Written task =>
The response must contain every line below in which "Кресла" appears.

Record excerpts =>
==========

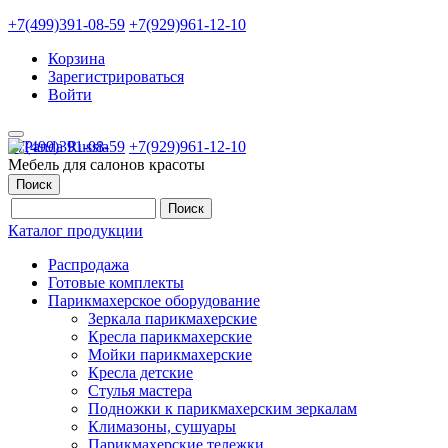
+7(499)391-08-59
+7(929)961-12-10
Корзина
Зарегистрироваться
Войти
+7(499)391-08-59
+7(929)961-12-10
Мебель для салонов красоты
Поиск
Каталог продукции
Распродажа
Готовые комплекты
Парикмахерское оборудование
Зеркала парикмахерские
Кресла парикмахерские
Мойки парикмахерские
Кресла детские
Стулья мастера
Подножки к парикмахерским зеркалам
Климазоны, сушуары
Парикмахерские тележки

==========

Result =>
Кресла парикмахерские
Кресла детские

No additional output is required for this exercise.